◆ **Exercise aim**:
Check each statement against the running text and answer yes or no, quoting the words that decide it. 1. The writer keeps track of their weight on a scale. 2. Lightweight trainers are described as essential. 3. The text gives £10 a month as the cost of running on a machine.

====== Reading passage

006. IT GIVES YOU AN EXCUSE TO EAT LOTS OF NUTELLA WAFFLES
So this reason is pretty self explanatory. When you run, you give your body a nice old work out, and in the process you burn off some calories. I have no idea how many because I never weigh myself. All I do know, is that if I've been for a run, I've definitely burnt something, and if burning has occurred, that means there is definitely a space in my stomach that needs filling. If thou hath lost, then thou must gain once again. So thou doth gaineth. I reward myself with some beautiful food and enjoy every last bit of it. Then a few days later I run some of it off, walk some of it off, and the cycle commences again, and it leaves me feeling pretty happy. A lot of people, myself included, run to keep relatively fit and healthy, and to also have an excuse to indulge, and if that's your goal with running, then good on you. I personally think that's when you'll enjoy running the most and get the most out of it. The minute you start weighing yourself, counting calories, restricting yourself, getting annoyed at yourself for not being fast enough/ slim enough/ healthy enough/ strong enough, and counting your success according to your weight, the food you ate, the fat still on your body, the distance covered and the time taken to do so, that's when I personally think you're doing things wrong. To me, running is a way to keep on the right side of healthy, it's a positive lifestyle choice, it's a gateway to positive thinking, it's a celebration of how amazing your body is and the amazing things it can do, it's about learning how to persevere and carry on, it's about seeing what you're capable of, it's about feeling good about yourself and loving yourself, and most importantly, it's an excuse to eat nutella waffles and enjoy every last gorgeous, beautiful mouthful with absolutely no shame or regret. Preach.

007. IT'S FREE (almost)
Again, pretty self explanatory. In order to go for a run, you don't need to pay anyone any money, fill out paperwork, get a locker key to store your things away, walk past all these amazing superhuman, gladiator-like individuals, own a membership. You don't even need to own fancy running gear either, although a pair of light weight trainers is an absolute must in order to look after your feet and make you feel like you're walking on clouds too. All you need are your trainers, a pair of leggings or shorts, a sports bra if you're a girl, and a baggy top, and voilà, you're good to go. When I go running, it almost feels to me as if the world has suddenly become my playground, my own personal running track. Suddenly these streets aren't just streets are walk down every day to get to where I need to go, instead they're pieces of a puzzle that I can assemble in any way I like to form my own personal running route. It makes me see the world in a different way, as does it make me appreciate it more. When I'm running I feel like I can literally go anywhere and everywhere, so long as my legs will carry me, and I adore the exhilarating freedom that accompanies that. Granted when you're outside, you have to be brave enough to withstand the strange looks of other people, and not care what they think, but simultaneously why would you spend £15 a month to run on a machine that takes you absolutely nowhere, looking at a view comprised of windows, machines and other sweaty people, when you could go outside for free and literally run anywhere that you wanted to, taking in the beauty of the world as you go? You can literally get fit for free, and if that's not #winning then I don't really know what is.

============
====== Dataset content

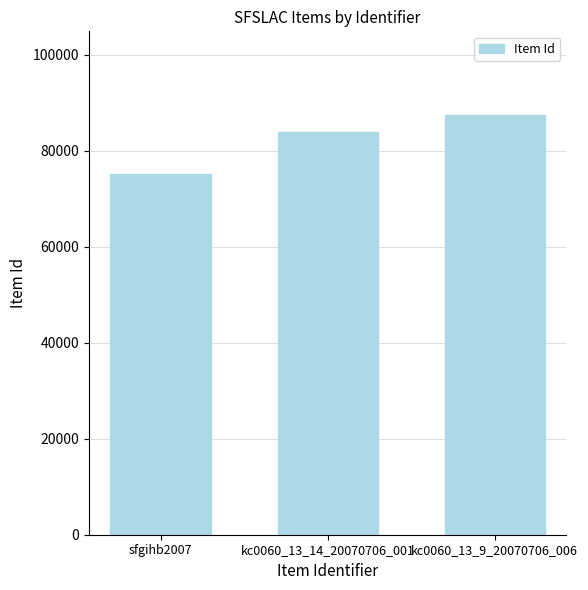

What is the difference between the values at sfgihb2007 and kc0060_13_14_20070706_001?

8881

============

◆ **Your solution**:
1. No: "I never weigh myself."
2. Yes: "a pair of light weight trainers is an absolute must"
3. No: "why would you spend £15 a month to run on a machine"